Стол был накрыт как для парадного банкета в ресторане, куда Сарматов однажды водил Лару с матерью. Всё сверкало, искрилось и сияло. Еду подавала строгая женщина в белом, как раньше был у школьниц, фартуке – она поморщилась, увидев девчонок, а Евгения потом уверяла, что у неё ещё и задёргался левый глаз.

Тётя Юля называла женщину в фартуке просто по имени – Люда и вела себя с ней так, будто очень хотела этой самой Люде понравиться. Вообще-то тётя Юля всегда всем нравилась – у неё постоянно спрашивали дорогу на улице, а случайные знакомые в поезде обязательно давали ей свой адрес и телефон, чтобы она приехала к ним когда-нибудь в Москву, Воронеж и Череповец. Но на строгую Люду в фартуке тёти-Юлины чары почему-то не действовали – она раздражённо плюхнула на стол очередную тарелку (с печёночным паштетом) и ушла восвояси.

– Мало радости – жить в таком доме и не быть в нём хозяйкой, – заметила мать, а тётя Юля возмутилась:

– Люда здесь не живёт! Это домработница, Марат её привозит и увозит.

– Я не про Люду, – сказала мать, но тётя Юля в отличие от Лары её не услышала – вся вскинулась навстречу мужчине, который входил в комнату:

– Юрочка! Знакомься, Вера, Лара. Евгению ты, надеюсь, помнишь.

– Как тут забудешь, – задумчиво сказал Ереваныч, глядя на несчастную Евгению таким взглядом, что все поняли: он рад бы о ней забыть, да не знает, как это сделать.

Лара надеялась, что Марат сядет с ними ужинать – но в этом доме прислугу держали строго. Через минуту водитель мелькнул в дальних комнатах, за ним семенила непреклонная Люда. Дверь, мотор, шелест шин по гравию…

Ереваныч общаться не спешил, всем своим видом показывая, что мысли его заняты значительно более интересными и важными вещами, чем гости. К Юльке он обращался благосклонно, подливал ей вина, шептал что-то на ухо, и шея его становилась при этом тёмно-розовой, как ветчина. Мать почти ничего не ела, хотя на столе было много всего вкусного, а поужинать дома они не успели.

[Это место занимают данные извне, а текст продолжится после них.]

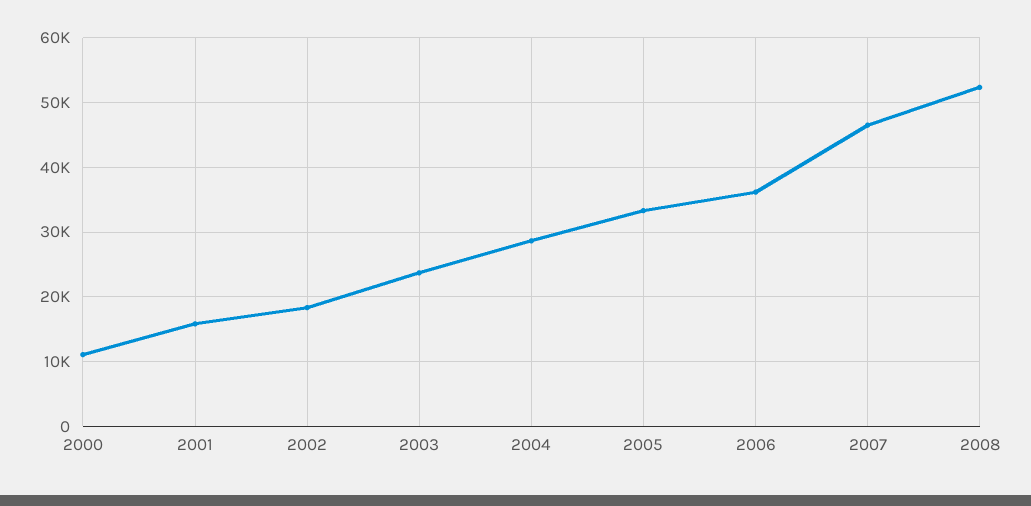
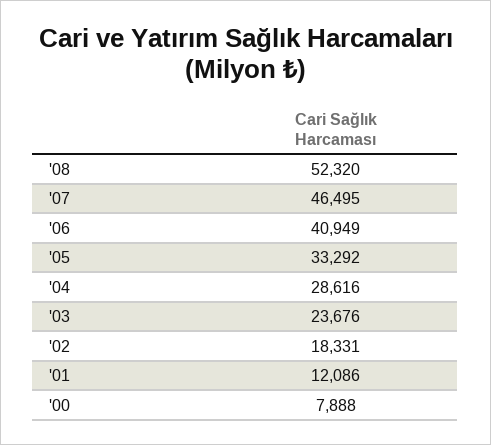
2000: 11000 -> 7888
2001: 16000 -> 12086
2006: 36000 -> 40949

Наконец Ереваныч снизошёл до неё:

– Юля сказала, вы по части искусства?

Мать начала рассказывать о своей работе, но Ереваныч не слушал – ему достаточно было задать вопрос, а ответ его не интересовал. Ответы он и сам знал, на любые вопросы. Так что мать замолчала, на глазах вскипая возмущением, а Ереваныч тем временем принялся кормить тётю Юлю с ложечки – как маленького ребёнка. Это было невероятно противное зрелище, но тётя Юля послушно облизывала ложечку и открывала рот, как птенец.

– Ну что, нам, пожалуй, пора! – решилась мать и встала из-за стола, решительная, как Родина-Мать из Волгограда (недавно Лара видела этот памятник в слайдовой презентации на уроке истории).

– Да уж посидите ещё, пожалуйста! – сказал Ереваныч таким голосом, что все опять же сразу поняли: он нисколько не хочет, чтобы они тут сидели, но при этом ему приятно хвастаться перед ними своим красивым домом и послушной тётей Юлей, которая опять раскрыла рот в ожидании ложечки.

Вечером по телефону мать сказала тёте Юле, что на её месте она бы ткнула Ереванычу ложкой в глаз (Лара подумала, что лучше бы – вилкой). А тётя Юля обиделась на маму, и они целую неделю не разговаривали. Но до вечера и телефона ещё нужно было дожить – Ереваныч долго не разрешал им уходить и после чая с красивым, но приторным тортом повёл их вниз по лестнице, в бассейн и сауну.